What began as a kind of business experiment in innovation has acquired a life of its own.
The idea in 2011 was to create a space at what was then Johnson & Johnson’s pharmaceutical research and development facility in San Diego for an “innovation center,” a place where 18 to 20 life sciences startups could incubate, replete with lab space and equipment. J&J would screen applicants and charge them to lease the space, but would not require an ownership stake or impose licensing requirements on the startups. It would be a “no strings attached” deal.
The first JLABS incubator opened here in 2012.
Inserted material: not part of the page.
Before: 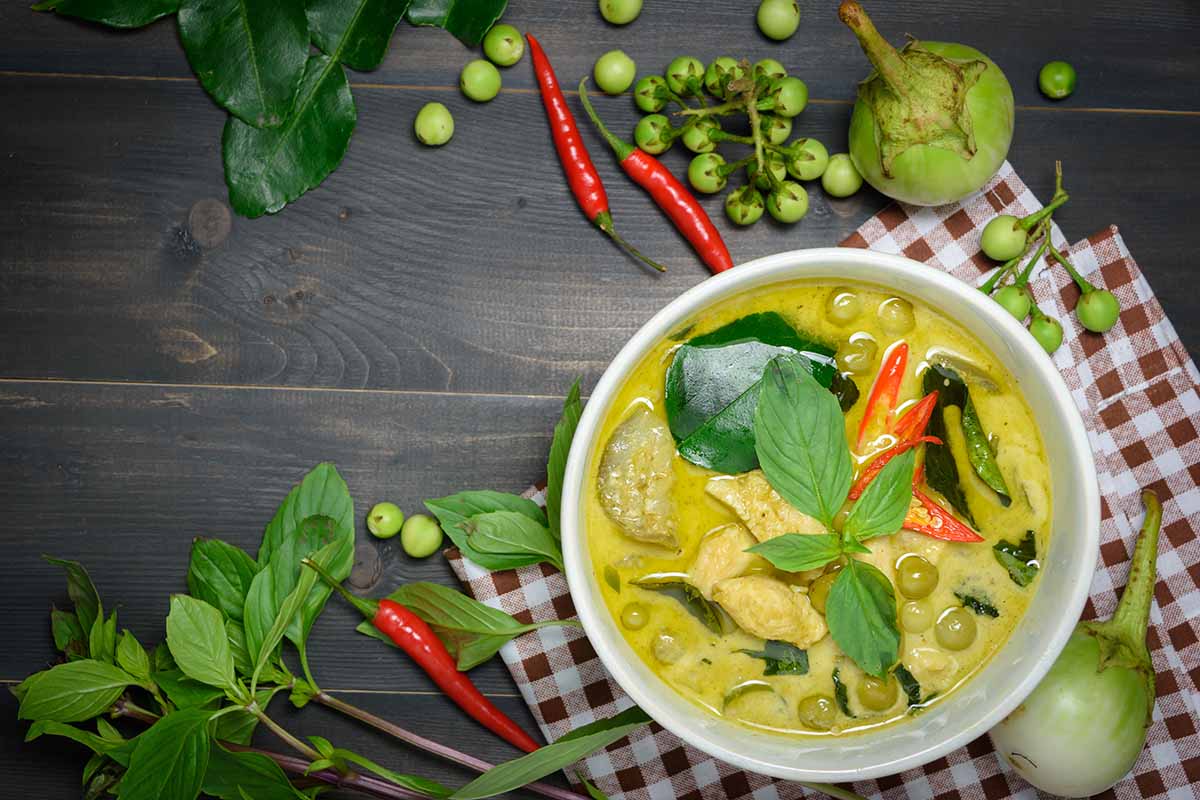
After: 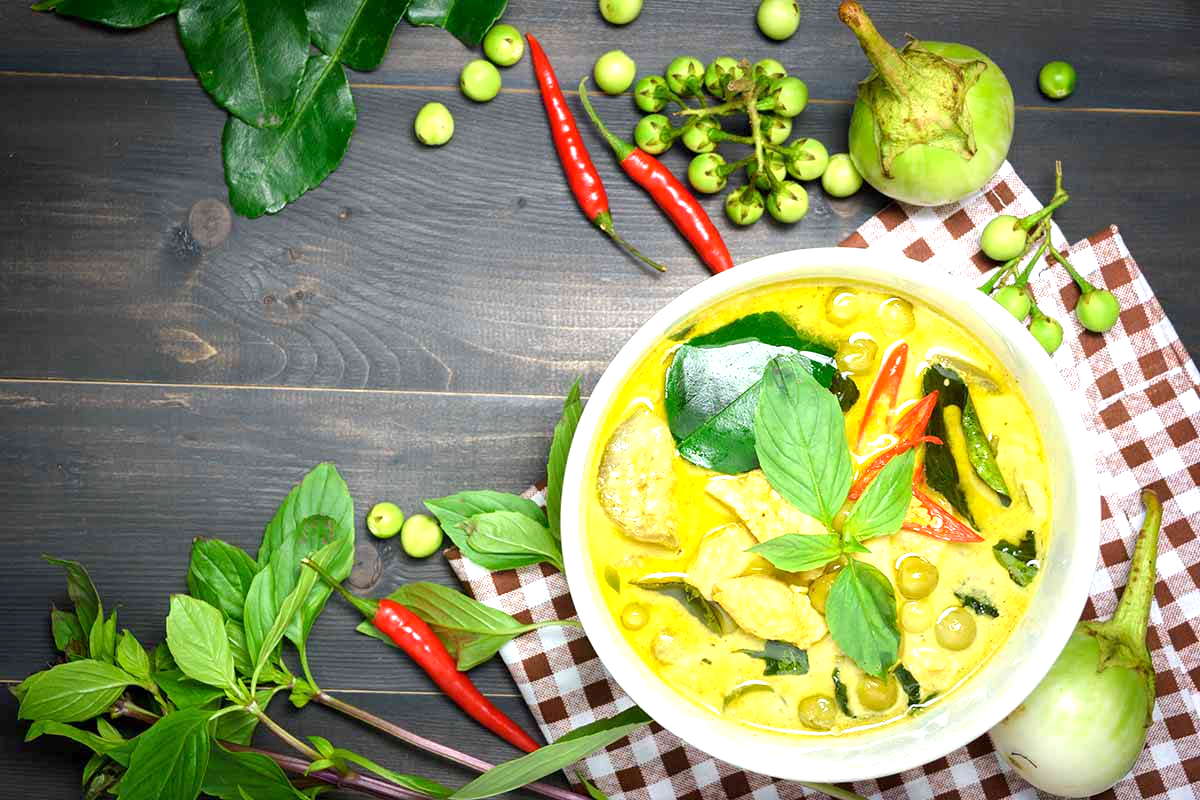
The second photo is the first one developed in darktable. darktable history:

Now, as part of a five-year anniversary celebration taking place in San Diego next week, JLABS is taking stock of an initiative that has expanded to six other sites in four cities, with an eighth incubator scheduled to open in 2018 at the New York Genome Center in Manhattan’s SoHo neighborhood. With more than 700 people registered to attend the October 19 event in San Diego, Melinda Richter, who oversees JLABS for Johnson & Johnson Innovation, said, “We want to talk about the progress we’ve made since the first JLABS incubator opened five years ago.”
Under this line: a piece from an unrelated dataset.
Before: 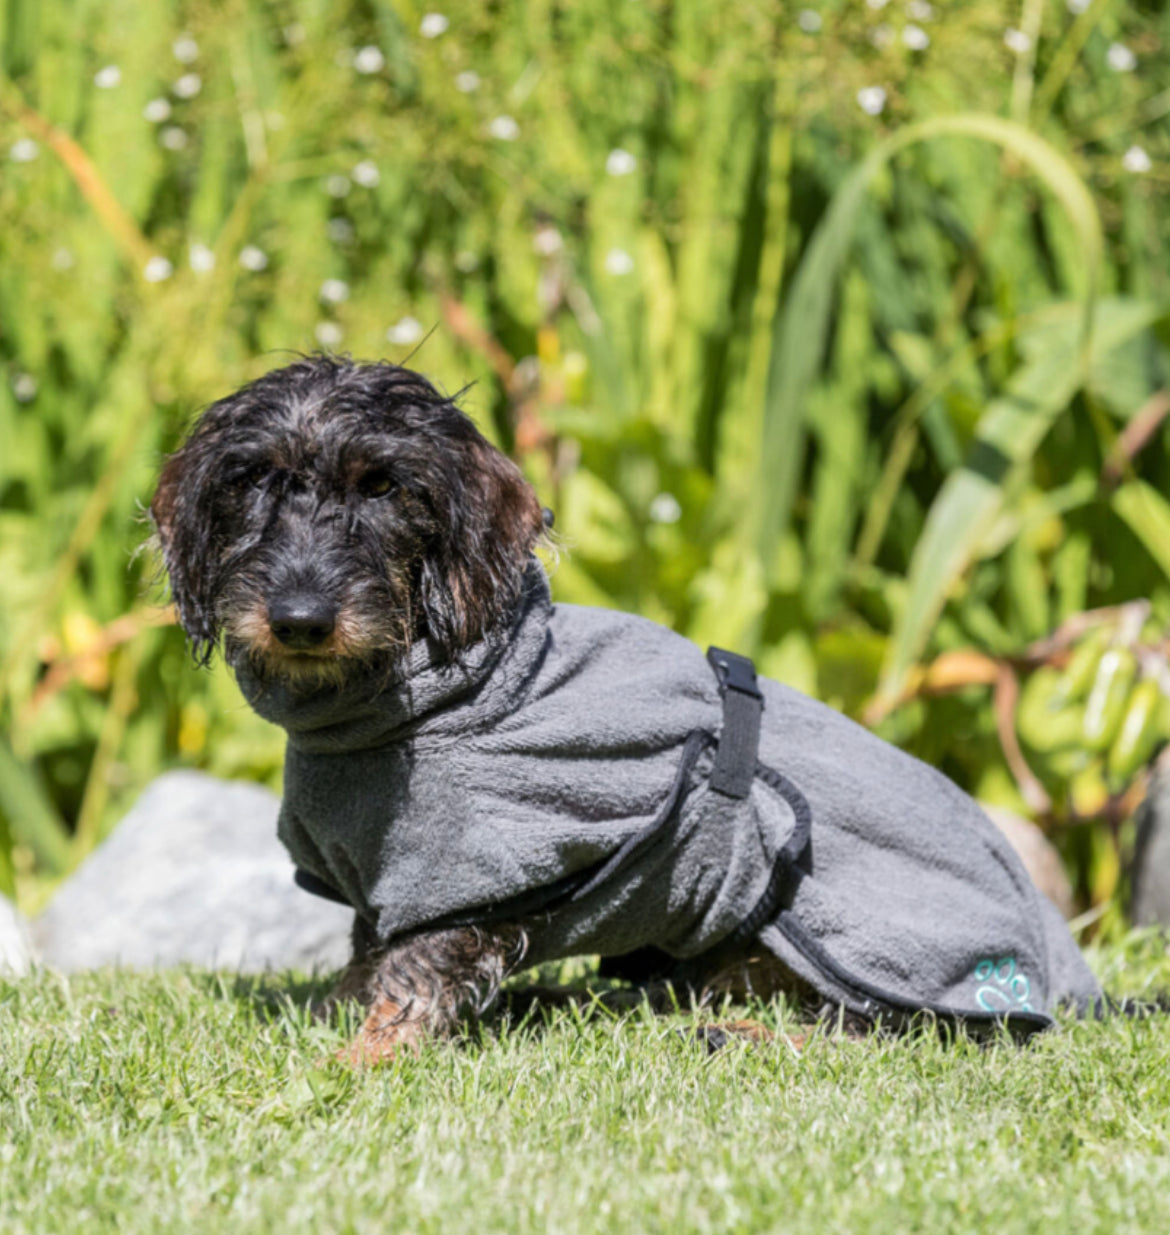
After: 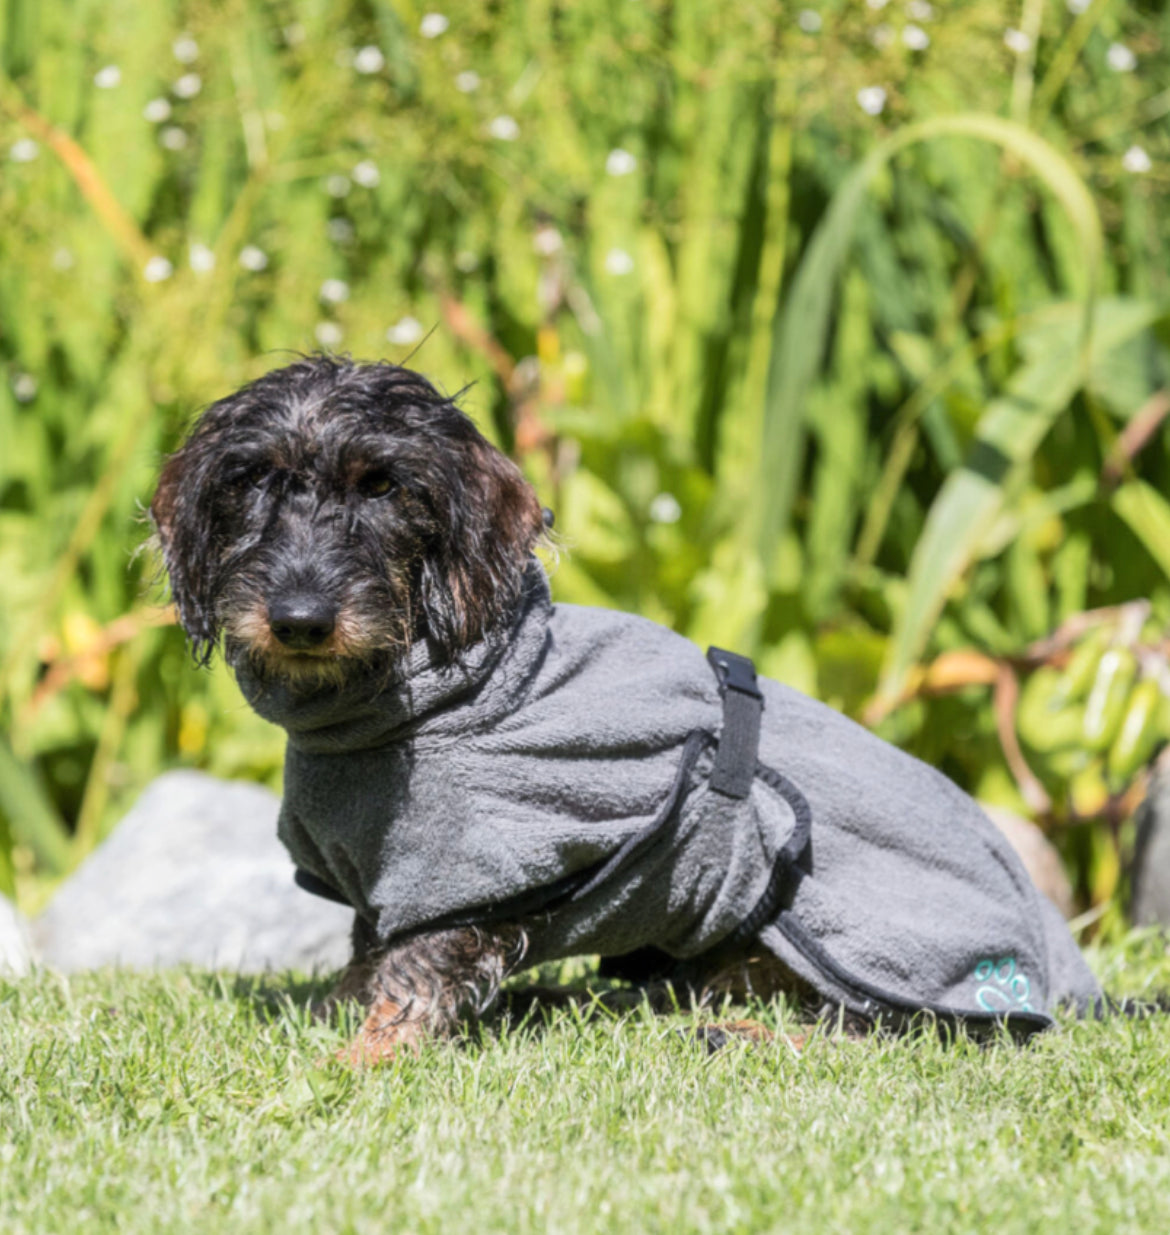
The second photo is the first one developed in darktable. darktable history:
haze removal: strength -0.05
base curve: curves: ch0 [(0, 0) (0.472, 0.508) (1, 1)]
In San Diego, the JLABS facility now houses 44 life sciences startups, including nine led by women (more on JLABS diversity below). From this initial experiment, Richter said JLABS went on to create incubators under separate partnerships in San Francisco (with the California Institute for Quantitative Biosciences, or QB3) and Boston (with the University of Massachusetts Medical Device Development Center, or M2D2), “which was another experiment.” (JLABS eventually established two incubators in each region.) From there, Richter said JLABS opened facilities in Houston and Toronto, and “now we are looking at this as a longer-term plan.”
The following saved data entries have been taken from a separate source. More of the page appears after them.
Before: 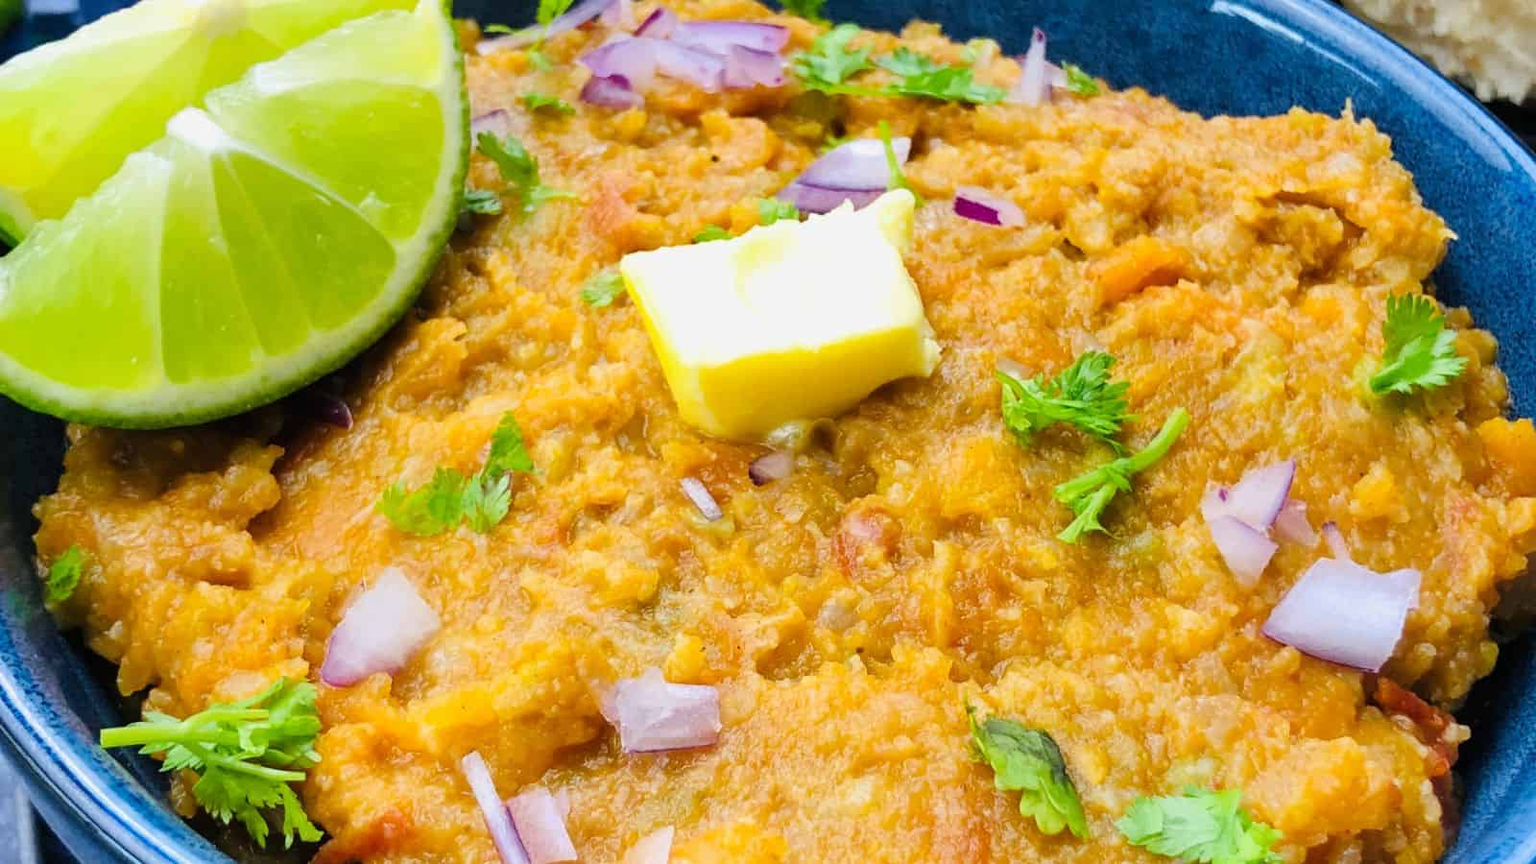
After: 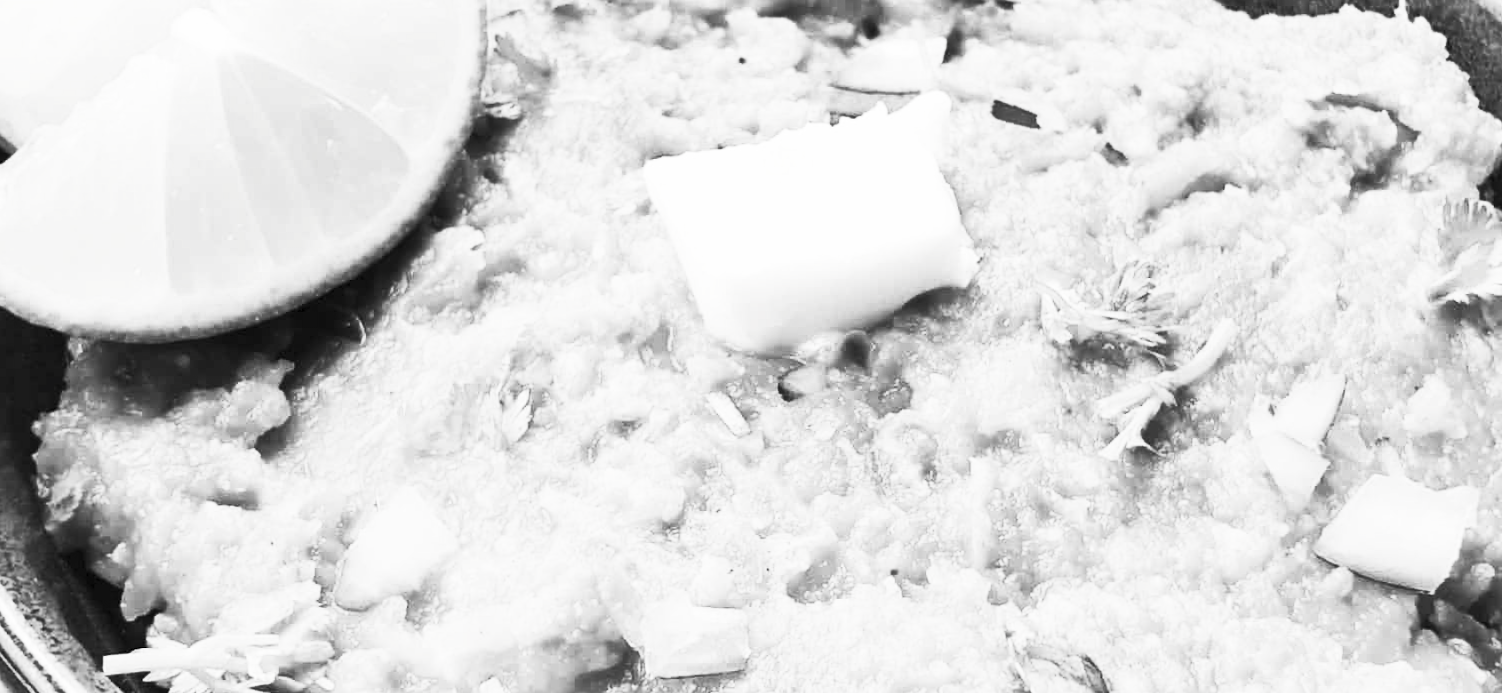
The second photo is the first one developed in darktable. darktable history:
contrast brightness saturation: contrast 0.516, brightness 0.464, saturation -0.999
crop and rotate: angle 0.11°, top 11.617%, right 5.742%, bottom 11.078%
tone curve: curves: ch0 [(0, 0) (0.003, 0.003) (0.011, 0.011) (0.025, 0.025) (0.044, 0.044) (0.069, 0.068) (0.1, 0.098) (0.136, 0.134) (0.177, 0.175) (0.224, 0.221) (0.277, 0.273) (0.335, 0.33) (0.399, 0.393) (0.468, 0.461) (0.543, 0.546) (0.623, 0.625) (0.709, 0.711) (0.801, 0.802) (0.898, 0.898) (1, 1)], preserve colors none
This proliferation of JLABS sites over the past five years has included a substantial build-out of in-house support programs for life sciences startups that has gone largely unrecognized. So JLABS quantified some of the results in a report released earlier this week:
—From some 1,500 applications, JLABS has admitted 312 startups, which includes 179 current tenants at its seven sites throughout North America. (JLABS estimates that 80 percent of the total admitted are still in business.) In addition to lab space, JLABS said it has hosted 1,260 investor meetings and provided almost 850 networking and educational events, which include technical training, mentoring sessions, and “How to” workshops.
—Of the startups admitted, roughly 30 percent joined with less than $1 million in funding; about 45 percent entered with just one or two employees. In the ensuing years, JLABS estimates that its startups have collectively raised some $9.4 billion through financings and strategic relationships. (This number includes IPOs and buyouts as well.)